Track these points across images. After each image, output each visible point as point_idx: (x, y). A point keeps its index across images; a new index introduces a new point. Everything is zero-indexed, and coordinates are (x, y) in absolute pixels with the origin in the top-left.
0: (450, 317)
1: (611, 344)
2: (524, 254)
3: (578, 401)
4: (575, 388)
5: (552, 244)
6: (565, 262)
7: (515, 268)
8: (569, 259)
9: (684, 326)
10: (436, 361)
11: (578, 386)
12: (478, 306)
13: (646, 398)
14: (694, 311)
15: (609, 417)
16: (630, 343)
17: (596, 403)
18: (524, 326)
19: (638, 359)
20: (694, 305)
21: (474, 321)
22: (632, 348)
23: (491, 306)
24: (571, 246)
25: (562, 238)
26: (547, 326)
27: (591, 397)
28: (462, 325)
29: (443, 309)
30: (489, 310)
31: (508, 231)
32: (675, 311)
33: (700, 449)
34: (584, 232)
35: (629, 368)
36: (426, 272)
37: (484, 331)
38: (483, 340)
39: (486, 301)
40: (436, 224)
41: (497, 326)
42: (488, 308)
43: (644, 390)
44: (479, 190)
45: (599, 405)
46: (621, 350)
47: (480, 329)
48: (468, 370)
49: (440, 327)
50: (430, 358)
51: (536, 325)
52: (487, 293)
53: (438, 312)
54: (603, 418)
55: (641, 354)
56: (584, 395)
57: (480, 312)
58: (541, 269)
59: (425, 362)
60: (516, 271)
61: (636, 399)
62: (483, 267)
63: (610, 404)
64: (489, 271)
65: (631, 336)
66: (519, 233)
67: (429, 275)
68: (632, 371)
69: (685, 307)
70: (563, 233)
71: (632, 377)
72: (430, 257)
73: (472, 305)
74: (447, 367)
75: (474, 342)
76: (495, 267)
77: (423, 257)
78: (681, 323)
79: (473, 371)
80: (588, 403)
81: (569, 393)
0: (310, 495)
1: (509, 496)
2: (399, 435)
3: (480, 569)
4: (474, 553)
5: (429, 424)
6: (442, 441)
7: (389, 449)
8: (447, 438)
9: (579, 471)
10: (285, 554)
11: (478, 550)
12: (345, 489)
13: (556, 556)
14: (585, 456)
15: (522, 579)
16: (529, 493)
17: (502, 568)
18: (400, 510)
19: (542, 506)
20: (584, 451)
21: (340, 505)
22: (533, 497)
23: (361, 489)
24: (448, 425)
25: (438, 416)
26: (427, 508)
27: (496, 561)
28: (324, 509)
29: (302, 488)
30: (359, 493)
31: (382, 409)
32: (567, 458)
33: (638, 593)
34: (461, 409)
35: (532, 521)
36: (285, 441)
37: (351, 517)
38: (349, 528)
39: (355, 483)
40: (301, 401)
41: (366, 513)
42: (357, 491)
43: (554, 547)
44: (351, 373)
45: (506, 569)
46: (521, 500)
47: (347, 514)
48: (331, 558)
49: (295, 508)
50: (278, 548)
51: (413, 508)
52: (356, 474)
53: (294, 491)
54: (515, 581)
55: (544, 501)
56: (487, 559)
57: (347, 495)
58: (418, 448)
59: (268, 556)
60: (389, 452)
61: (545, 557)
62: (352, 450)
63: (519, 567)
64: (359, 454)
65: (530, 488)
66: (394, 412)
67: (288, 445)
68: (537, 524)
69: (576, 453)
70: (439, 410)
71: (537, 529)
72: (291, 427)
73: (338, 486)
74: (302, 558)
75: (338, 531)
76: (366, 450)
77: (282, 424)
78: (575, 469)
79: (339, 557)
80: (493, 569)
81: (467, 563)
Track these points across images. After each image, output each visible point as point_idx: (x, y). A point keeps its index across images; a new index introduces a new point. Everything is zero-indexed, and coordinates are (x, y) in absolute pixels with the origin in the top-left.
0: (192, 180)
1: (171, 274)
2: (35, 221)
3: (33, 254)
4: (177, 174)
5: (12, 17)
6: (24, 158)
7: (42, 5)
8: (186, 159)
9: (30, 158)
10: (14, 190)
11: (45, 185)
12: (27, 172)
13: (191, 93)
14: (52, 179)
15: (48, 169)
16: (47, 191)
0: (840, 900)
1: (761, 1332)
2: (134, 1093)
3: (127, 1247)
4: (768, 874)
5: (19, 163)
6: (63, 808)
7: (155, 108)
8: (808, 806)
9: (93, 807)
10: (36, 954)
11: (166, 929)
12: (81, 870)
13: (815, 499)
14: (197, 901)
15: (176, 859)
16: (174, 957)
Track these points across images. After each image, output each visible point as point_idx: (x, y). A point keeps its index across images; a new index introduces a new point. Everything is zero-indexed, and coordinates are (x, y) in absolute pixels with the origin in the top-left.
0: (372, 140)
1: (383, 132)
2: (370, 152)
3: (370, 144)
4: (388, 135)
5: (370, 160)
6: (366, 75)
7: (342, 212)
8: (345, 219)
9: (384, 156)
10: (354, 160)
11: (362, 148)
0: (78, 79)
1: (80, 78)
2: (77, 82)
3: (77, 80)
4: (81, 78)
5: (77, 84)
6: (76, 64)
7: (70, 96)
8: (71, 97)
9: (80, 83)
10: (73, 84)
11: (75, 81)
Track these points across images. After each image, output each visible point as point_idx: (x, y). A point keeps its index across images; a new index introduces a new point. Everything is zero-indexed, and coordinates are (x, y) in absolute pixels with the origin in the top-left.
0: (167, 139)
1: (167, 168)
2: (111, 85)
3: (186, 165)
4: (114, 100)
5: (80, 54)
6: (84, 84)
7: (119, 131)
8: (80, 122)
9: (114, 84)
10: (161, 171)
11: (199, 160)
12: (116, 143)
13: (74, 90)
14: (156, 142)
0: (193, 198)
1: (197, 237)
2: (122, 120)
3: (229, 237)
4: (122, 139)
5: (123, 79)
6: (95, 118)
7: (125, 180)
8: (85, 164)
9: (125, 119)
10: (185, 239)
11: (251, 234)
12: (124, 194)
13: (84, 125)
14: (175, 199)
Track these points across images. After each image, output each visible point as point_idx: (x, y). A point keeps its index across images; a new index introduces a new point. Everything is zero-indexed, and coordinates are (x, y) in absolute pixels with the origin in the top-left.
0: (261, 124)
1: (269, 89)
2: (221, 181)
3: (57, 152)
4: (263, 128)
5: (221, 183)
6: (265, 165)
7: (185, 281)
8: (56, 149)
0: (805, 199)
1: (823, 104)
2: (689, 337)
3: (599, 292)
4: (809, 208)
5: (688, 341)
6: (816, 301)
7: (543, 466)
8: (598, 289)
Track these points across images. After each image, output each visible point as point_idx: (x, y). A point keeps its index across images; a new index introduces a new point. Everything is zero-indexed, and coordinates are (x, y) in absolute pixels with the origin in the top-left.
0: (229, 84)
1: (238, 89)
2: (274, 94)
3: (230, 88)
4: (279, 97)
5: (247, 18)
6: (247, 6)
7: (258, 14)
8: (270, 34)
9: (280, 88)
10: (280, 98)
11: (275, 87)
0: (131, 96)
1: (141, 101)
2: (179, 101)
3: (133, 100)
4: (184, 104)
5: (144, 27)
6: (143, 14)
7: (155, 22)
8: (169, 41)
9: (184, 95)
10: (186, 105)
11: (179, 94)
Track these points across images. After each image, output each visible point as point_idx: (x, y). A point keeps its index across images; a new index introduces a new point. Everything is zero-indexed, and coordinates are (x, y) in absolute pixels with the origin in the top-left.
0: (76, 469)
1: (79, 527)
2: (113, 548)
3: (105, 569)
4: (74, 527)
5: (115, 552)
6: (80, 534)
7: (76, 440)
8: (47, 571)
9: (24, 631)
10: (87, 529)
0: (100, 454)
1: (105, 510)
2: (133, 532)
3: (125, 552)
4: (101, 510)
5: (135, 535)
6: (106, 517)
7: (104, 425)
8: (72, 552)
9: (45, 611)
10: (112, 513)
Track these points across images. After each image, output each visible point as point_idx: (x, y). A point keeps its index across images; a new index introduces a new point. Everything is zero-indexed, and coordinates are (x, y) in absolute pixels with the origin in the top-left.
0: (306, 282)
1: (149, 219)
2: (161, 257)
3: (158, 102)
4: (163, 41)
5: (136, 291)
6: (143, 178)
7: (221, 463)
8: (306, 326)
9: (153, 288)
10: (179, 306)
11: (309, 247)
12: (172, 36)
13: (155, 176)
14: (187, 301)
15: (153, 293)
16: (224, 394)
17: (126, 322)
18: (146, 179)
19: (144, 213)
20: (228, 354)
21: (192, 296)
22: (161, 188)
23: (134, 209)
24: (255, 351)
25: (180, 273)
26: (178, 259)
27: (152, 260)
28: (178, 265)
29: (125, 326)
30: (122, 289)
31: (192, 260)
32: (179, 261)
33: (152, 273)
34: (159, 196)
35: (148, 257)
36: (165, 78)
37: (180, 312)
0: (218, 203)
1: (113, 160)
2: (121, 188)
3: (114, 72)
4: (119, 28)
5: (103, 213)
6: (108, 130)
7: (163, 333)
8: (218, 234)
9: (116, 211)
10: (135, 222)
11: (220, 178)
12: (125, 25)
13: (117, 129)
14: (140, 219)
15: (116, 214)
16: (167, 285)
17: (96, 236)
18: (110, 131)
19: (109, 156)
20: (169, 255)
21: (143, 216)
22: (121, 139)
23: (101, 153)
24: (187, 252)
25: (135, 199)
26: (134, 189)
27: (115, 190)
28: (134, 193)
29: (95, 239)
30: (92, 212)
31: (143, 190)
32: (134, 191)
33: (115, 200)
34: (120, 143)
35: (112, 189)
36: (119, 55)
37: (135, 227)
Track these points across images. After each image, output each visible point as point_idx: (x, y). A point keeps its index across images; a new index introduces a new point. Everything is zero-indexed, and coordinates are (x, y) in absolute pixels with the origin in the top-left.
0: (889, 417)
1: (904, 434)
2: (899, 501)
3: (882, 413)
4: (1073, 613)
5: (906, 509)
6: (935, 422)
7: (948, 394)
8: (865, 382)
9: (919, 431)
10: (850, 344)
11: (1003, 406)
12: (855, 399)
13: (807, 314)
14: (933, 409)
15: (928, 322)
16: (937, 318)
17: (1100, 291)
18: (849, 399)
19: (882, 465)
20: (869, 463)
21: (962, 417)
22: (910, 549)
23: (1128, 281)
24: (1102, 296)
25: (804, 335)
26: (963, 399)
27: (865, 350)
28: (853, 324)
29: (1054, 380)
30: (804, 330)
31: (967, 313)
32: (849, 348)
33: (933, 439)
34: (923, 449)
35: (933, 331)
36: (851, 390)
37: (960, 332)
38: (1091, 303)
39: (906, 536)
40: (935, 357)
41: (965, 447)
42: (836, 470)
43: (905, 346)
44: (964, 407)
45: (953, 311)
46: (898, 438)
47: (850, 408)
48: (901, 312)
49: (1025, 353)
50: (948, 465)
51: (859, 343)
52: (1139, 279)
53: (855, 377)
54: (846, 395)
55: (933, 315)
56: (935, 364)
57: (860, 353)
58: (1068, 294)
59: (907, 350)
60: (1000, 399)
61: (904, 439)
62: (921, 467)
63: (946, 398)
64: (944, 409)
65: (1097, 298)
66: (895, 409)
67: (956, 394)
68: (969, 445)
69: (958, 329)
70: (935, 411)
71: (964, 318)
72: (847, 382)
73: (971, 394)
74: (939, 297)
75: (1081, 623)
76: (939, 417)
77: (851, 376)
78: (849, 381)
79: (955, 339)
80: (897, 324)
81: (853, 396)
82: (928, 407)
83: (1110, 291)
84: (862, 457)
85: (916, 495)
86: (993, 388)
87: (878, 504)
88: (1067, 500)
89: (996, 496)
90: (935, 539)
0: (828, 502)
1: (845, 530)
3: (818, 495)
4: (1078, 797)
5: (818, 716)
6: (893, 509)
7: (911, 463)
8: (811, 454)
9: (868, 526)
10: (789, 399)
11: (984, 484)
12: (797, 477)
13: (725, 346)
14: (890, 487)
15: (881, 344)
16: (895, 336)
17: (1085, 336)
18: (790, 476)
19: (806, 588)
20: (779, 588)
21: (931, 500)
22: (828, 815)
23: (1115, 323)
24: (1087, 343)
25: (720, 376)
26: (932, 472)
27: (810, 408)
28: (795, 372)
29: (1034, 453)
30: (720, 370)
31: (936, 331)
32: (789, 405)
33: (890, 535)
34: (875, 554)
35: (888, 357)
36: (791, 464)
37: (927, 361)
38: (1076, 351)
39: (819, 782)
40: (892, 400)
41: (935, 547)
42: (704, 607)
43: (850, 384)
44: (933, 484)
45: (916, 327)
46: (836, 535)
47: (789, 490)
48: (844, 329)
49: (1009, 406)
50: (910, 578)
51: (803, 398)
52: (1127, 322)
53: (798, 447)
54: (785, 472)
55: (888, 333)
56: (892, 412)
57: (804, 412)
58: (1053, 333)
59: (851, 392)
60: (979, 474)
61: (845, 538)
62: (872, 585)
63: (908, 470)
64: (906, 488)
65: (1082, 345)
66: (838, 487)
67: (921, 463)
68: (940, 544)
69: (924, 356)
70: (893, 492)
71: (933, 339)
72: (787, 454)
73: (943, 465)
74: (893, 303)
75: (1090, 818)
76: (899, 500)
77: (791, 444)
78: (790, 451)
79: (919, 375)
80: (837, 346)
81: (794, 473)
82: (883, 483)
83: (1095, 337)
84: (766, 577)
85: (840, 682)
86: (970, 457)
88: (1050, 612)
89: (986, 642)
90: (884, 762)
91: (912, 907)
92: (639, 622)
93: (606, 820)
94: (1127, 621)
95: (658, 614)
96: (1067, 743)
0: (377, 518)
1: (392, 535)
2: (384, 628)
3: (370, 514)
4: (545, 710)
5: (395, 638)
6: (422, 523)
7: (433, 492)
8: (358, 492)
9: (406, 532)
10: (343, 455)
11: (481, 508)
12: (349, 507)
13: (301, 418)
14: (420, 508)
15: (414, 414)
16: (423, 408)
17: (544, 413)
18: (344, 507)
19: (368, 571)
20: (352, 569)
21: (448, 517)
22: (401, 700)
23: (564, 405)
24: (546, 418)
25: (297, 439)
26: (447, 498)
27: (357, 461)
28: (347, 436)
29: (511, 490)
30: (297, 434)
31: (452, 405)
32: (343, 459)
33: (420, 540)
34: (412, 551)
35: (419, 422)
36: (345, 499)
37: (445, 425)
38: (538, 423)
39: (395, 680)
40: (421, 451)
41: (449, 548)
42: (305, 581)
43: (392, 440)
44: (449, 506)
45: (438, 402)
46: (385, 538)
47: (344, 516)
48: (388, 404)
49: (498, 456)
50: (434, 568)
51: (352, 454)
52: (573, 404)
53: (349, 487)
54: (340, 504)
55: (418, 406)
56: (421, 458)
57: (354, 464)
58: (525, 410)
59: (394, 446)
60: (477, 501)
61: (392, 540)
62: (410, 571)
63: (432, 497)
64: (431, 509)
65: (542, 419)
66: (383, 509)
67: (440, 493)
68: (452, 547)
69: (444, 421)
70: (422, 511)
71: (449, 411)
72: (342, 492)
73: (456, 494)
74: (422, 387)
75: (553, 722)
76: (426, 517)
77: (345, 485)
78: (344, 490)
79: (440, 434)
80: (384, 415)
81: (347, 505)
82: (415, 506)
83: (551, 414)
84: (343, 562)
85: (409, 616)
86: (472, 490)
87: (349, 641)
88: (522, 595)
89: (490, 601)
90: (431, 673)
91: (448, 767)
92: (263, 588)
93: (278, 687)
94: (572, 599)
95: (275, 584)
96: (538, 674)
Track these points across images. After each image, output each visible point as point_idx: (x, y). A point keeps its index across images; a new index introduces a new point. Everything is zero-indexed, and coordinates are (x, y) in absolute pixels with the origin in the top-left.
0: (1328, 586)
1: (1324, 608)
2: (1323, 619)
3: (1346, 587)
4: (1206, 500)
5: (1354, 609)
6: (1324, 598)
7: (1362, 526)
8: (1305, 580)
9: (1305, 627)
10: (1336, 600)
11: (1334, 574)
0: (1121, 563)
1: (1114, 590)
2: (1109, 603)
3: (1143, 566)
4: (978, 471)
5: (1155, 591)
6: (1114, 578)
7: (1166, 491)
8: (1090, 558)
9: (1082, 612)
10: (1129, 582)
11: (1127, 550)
:::::
> [Task item]
Every line from the start of the material above through the line that contains "28: (462, 325)" must be written out exactly, with both ends included.

> [Result of this exercise]
Track these points across images. After each image, output each visible point as point_idx: (x, y). A point keeps its index across images; a new index introduces a new point. Everything is zero-indexed, and coordinates are (x, y) in absolute pixels with the origin in the top-left.
0: (450, 317)
1: (611, 344)
2: (524, 254)
3: (578, 401)
4: (575, 388)
5: (552, 244)
6: (565, 262)
7: (515, 268)
8: (569, 259)
9: (684, 326)
10: (436, 361)
11: (578, 386)
12: (478, 306)
13: (646, 398)
14: (694, 311)
15: (609, 417)
16: (630, 343)
17: (596, 403)
18: (524, 326)
19: (638, 359)
20: (694, 305)
21: (474, 321)
22: (632, 348)
23: (491, 306)
24: (571, 246)
25: (562, 238)
26: (547, 326)
27: (591, 397)
28: (462, 325)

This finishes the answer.